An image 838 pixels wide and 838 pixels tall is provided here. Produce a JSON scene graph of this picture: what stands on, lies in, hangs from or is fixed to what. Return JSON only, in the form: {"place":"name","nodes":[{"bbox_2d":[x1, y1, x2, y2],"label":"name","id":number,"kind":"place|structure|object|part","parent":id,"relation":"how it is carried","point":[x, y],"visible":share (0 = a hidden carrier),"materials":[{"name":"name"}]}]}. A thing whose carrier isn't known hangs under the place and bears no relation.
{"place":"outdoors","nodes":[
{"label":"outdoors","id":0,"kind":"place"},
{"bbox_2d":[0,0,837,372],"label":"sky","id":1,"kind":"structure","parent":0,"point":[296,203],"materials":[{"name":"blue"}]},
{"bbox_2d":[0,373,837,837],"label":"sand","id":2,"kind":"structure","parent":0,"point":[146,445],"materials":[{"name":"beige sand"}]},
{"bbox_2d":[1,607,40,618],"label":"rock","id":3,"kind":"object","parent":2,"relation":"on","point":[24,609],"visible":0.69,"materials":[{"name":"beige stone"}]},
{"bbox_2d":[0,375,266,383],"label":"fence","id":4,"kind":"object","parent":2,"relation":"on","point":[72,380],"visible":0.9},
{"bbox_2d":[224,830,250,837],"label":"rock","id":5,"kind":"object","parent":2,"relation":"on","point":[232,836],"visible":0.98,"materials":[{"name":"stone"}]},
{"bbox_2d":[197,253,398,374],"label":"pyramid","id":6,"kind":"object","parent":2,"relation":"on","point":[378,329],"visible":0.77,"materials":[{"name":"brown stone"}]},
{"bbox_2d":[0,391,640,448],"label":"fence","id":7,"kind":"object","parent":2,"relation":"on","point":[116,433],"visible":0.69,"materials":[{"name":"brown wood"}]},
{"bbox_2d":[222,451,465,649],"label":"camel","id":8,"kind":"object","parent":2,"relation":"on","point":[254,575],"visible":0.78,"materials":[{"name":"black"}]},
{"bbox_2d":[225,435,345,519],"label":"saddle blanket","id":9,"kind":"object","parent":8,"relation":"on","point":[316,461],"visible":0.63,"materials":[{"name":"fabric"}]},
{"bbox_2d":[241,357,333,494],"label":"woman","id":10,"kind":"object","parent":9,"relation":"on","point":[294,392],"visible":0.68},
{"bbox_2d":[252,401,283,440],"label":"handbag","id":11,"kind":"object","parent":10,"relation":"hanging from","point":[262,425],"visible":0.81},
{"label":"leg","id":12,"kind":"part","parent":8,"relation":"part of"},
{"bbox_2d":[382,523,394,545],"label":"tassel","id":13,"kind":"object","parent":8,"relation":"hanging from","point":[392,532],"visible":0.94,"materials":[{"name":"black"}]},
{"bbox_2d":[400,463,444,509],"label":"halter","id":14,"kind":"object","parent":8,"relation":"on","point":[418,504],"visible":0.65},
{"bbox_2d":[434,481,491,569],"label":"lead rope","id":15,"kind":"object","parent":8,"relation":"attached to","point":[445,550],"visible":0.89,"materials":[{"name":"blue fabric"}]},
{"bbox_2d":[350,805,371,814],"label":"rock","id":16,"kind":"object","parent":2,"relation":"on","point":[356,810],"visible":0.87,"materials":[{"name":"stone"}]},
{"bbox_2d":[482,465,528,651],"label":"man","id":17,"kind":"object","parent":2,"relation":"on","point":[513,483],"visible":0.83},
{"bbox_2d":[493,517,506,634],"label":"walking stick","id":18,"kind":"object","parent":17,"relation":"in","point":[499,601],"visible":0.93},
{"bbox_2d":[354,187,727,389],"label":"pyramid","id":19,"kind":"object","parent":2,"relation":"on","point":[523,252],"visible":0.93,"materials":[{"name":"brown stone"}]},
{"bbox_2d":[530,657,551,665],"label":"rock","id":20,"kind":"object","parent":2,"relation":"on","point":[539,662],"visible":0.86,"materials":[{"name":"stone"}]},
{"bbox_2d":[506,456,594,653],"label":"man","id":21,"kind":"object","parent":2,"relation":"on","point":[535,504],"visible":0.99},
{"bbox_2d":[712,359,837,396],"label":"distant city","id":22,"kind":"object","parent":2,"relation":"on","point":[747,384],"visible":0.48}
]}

• • • •

## WHAT YOU HAVE TO DO
The response has to contain every record shown above, unaltered and complete.

## ANSWER SECTION
An image 838 pixels wide and 838 pixels tall is provided here. Produce a JSON scene graph of this picture: what stands on, lies in, hangs from or is fixed to what. Return JSON only, in the form: {"place":"name","nodes":[{"bbox_2d":[x1, y1, x2, y2],"label":"name","id":number,"kind":"place|structure|object|part","parent":id,"relation":"how it is carried","point":[x, y],"visible":share (0 = a hidden carrier),"materials":[{"name":"name"}]}]}. A thing whose carrier isn't known hangs under the place and bears no relation.
{"place":"outdoors","nodes":[
{"label":"outdoors","id":0,"kind":"place"},
{"bbox_2d":[0,0,837,372],"label":"sky","id":1,"kind":"structure","parent":0,"point":[296,203],"materials":[{"name":"blue"}]},
{"bbox_2d":[0,373,837,837],"label":"sand","id":2,"kind":"structure","parent":0,"point":[146,445],"materials":[{"name":"beige sand"}]},
{"bbox_2d":[1,607,40,618],"label":"rock","id":3,"kind":"object","parent":2,"relation":"on","point":[24,609],"visible":0.69,"materials":[{"name":"beige stone"}]},
{"bbox_2d":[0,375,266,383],"label":"fence","id":4,"kind":"object","parent":2,"relation":"on","point":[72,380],"visible":0.9},
{"bbox_2d":[224,830,250,837],"label":"rock","id":5,"kind":"object","parent":2,"relation":"on","point":[232,836],"visible":0.98,"materials":[{"name":"stone"}]},
{"bbox_2d":[197,253,398,374],"label":"pyramid","id":6,"kind":"object","parent":2,"relation":"on","point":[378,329],"visible":0.77,"materials":[{"name":"brown stone"}]},
{"bbox_2d":[0,391,640,448],"label":"fence","id":7,"kind":"object","parent":2,"relation":"on","point":[116,433],"visible":0.69,"materials":[{"name":"brown wood"}]},
{"bbox_2d":[222,451,465,649],"label":"camel","id":8,"kind":"object","parent":2,"relation":"on","point":[254,575],"visible":0.78,"materials":[{"name":"black"}]},
{"bbox_2d":[225,435,345,519],"label":"saddle blanket","id":9,"kind":"object","parent":8,"relation":"on","point":[316,461],"visible":0.63,"materials":[{"name":"fabric"}]},
{"bbox_2d":[241,357,333,494],"label":"woman","id":10,"kind":"object","parent":9,"relation":"on","point":[294,392],"visible":0.68},
{"bbox_2d":[252,401,283,440],"label":"handbag","id":11,"kind":"object","parent":10,"relation":"hanging from","point":[262,425],"visible":0.81},
{"label":"leg","id":12,"kind":"part","parent":8,"relation":"part of"},
{"bbox_2d":[382,523,394,545],"label":"tassel","id":13,"kind":"object","parent":8,"relation":"hanging from","point":[392,532],"visible":0.94,"materials":[{"name":"black"}]},
{"bbox_2d":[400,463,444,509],"label":"halter","id":14,"kind":"object","parent":8,"relation":"on","point":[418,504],"visible":0.65},
{"bbox_2d":[434,481,491,569],"label":"lead rope","id":15,"kind":"object","parent":8,"relation":"attached to","point":[445,550],"visible":0.89,"materials":[{"name":"blue fabric"}]},
{"bbox_2d":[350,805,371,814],"label":"rock","id":16,"kind":"object","parent":2,"relation":"on","point":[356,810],"visible":0.87,"materials":[{"name":"stone"}]},
{"bbox_2d":[482,465,528,651],"label":"man","id":17,"kind":"object","parent":2,"relation":"on","point":[513,483],"visible":0.83},
{"bbox_2d":[493,517,506,634],"label":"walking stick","id":18,"kind":"object","parent":17,"relation":"in","point":[499,601],"visible":0.93},
{"bbox_2d":[354,187,727,389],"label":"pyramid","id":19,"kind":"object","parent":2,"relation":"on","point":[523,252],"visible":0.93,"materials":[{"name":"brown stone"}]},
{"bbox_2d":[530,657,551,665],"label":"rock","id":20,"kind":"object","parent":2,"relation":"on","point":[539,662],"visible":0.86,"materials":[{"name":"stone"}]},
{"bbox_2d":[506,456,594,653],"label":"man","id":21,"kind":"object","parent":2,"relation":"on","point":[535,504],"visible":0.99},
{"bbox_2d":[712,359,837,396],"label":"distant city","id":22,"kind":"object","parent":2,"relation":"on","point":[747,384],"visible":0.48}
]}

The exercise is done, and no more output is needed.